The other, a 7-year-old boy who fell from a third-floor window of a townhouse in the 7800 block of Tall Pines Road in Glen Burnie, was released from Hopkins on Saturday.

"It's a seasonal thing," said Capt. Allan Graves, an Anne Arundel County Fire Department spokesman. "When the weather gets warmer, people open their windows, trusting that their kids won't get near an open window."

Nationwide each year, experts say, an estimated 70 children die because of falls from windows.

According to the Consumer Product Safety Commission, about 25 percent of the children who die from falling out of windows are under age 10. More than 3 million children are treated for injuries suffered in falls from windows, stairs or furniture, according to the National SAFE KIDS Campaign.

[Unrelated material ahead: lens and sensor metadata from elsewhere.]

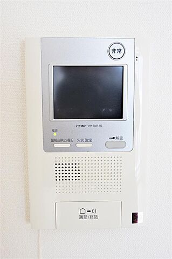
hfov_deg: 36.8
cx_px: 86
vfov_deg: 53.2
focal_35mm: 36
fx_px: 259
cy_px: 130
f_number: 4.5
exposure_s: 1/40
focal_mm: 24
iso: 250
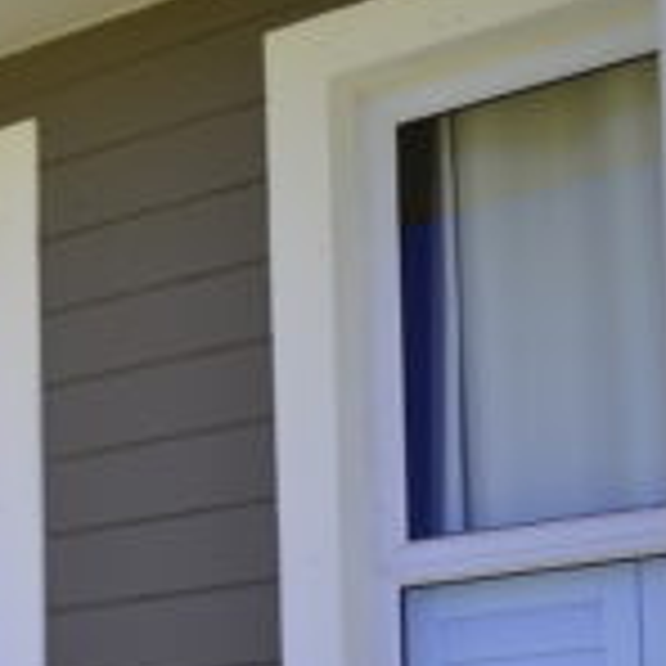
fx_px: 2024
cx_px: -346
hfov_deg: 16.9
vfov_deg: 17.8
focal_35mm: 93
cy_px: 801
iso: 100
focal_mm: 18
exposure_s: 1/500
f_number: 3.5
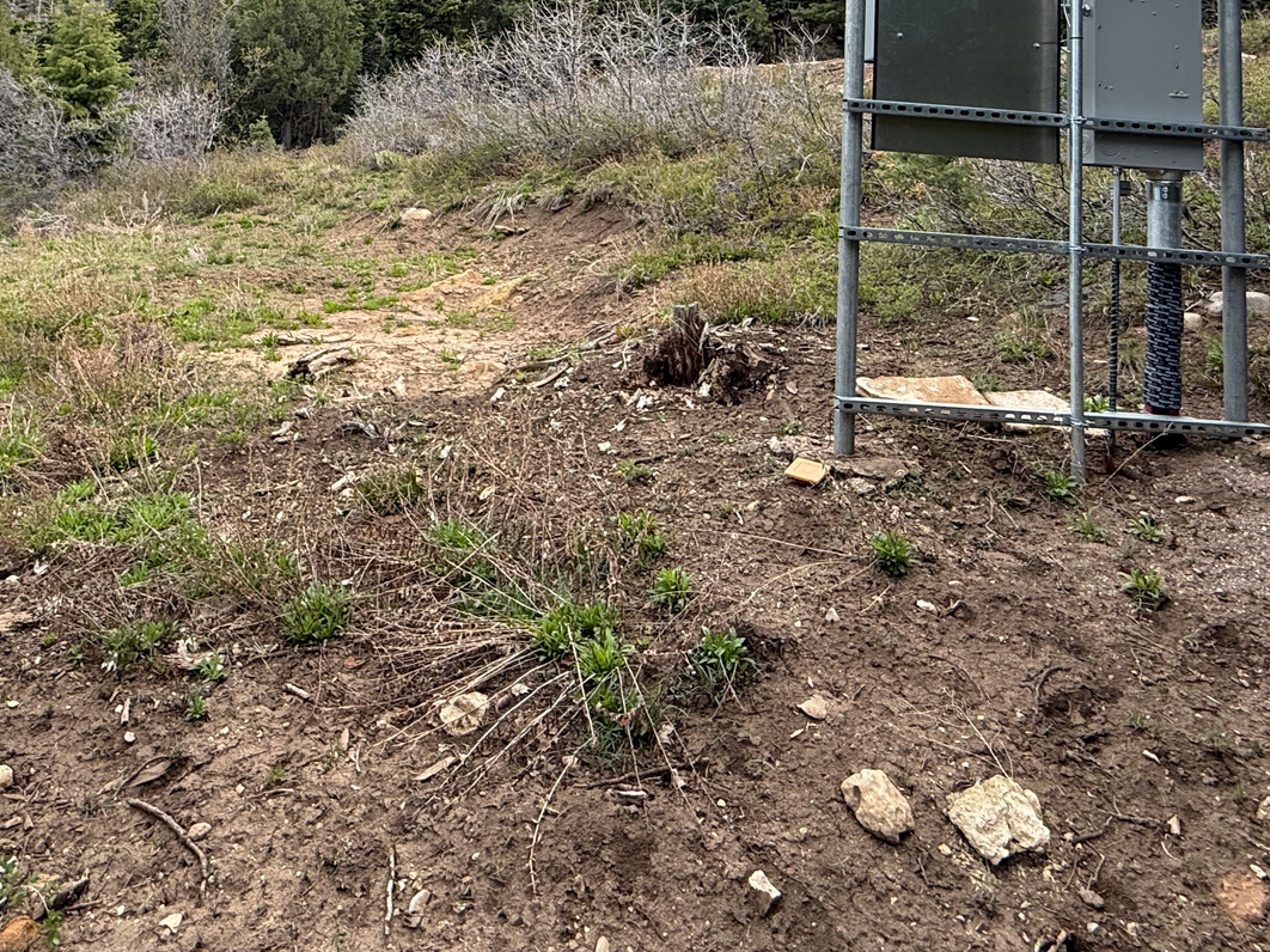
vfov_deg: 45.6
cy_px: 66
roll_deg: -4.3
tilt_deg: +6.7
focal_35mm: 27
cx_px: 450
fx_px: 990
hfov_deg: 64.1
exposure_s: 1/651
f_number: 2.2
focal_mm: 2.22
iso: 64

Child safety experts make these suggestions to parents:

Open windows that children can't reach.

Do not place furniture under windows. Also, keep blinds, cords and drapes -- which could be used for climbing -- out of children's reach.

Do not sit in windowsills because children might follow that example.

Use window guards, which can be purchased at a hardware store. The metal guards screw into the window frame and are easy to release in event of an emergency.

Don't depend on screens to protect a child from falling out of a window. "Screens give people a false sense of security," Graves said.

Barbara W. Beckett, the state coordinator for the Maryland SAFE KIDS Coalition, said: "Screens are strong enough to keep bugs out, but they don't keep children in."